● Job:
If a line of the listing contains the string "Gießereimaschinenbau", return that line.
##### Excerpted data
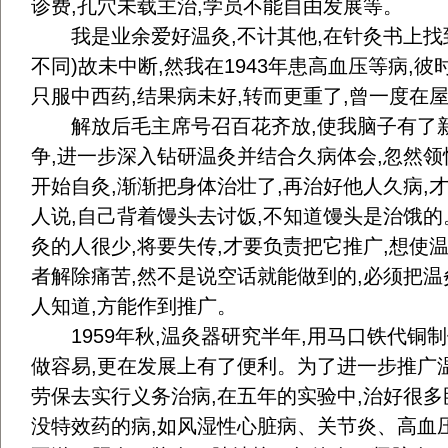
诊费,孔穴未载主治,学员不能自由发展等。
我是业余爱好温灸,不计其他,在针灸书上找
不同)故未中断,然我在1943年患高血压等病,彼
只服中西药,结果病未好,转而更重了,曾一度在
解放后毛主席号召百花齐放,使我脑子有了新
争,进一步深入钻研温灸并结合久病体会,忽然领悟
开始自灸,渐渐把身体治壮了,再治好他人久病,
人说,自己背着馒头去讨饭,不知道馒头是治饿的
灸的人很少,将要失传,才要负责把它推广,想使
者解除痛苦,然不是说空话就能做到的,必须把
人知道,方能作到推广。
1959年秋,温灸器研究半年,用马口铁代铜制做
做容易,更在发展上有了便利。为了进一步推广温炎
劳保去实行义务治病,在五年的实验中,治好很
没特效药的病,如风湿性心脏病、关节炎、高血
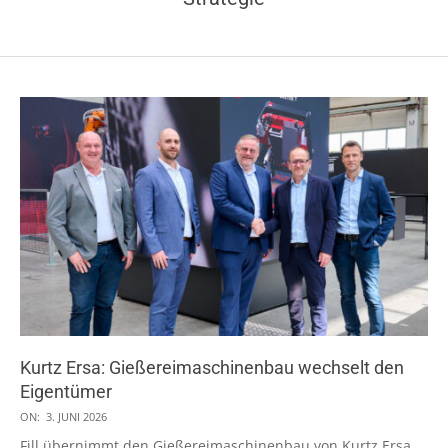
Kurtz Ersa: Gießereimaschinenbau wechselt den
Eigentümer
2026-
ON:
3. JUNI 2026
06-
Fill übernimmt den Gießereimaschinenbau von Kurtz Ersa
##########
● Solution below:
Kurtz Ersa: Gießereimaschinenbau wechselt den
Fill übernimmt den Gießereimaschinenbau von Kurtz Ersa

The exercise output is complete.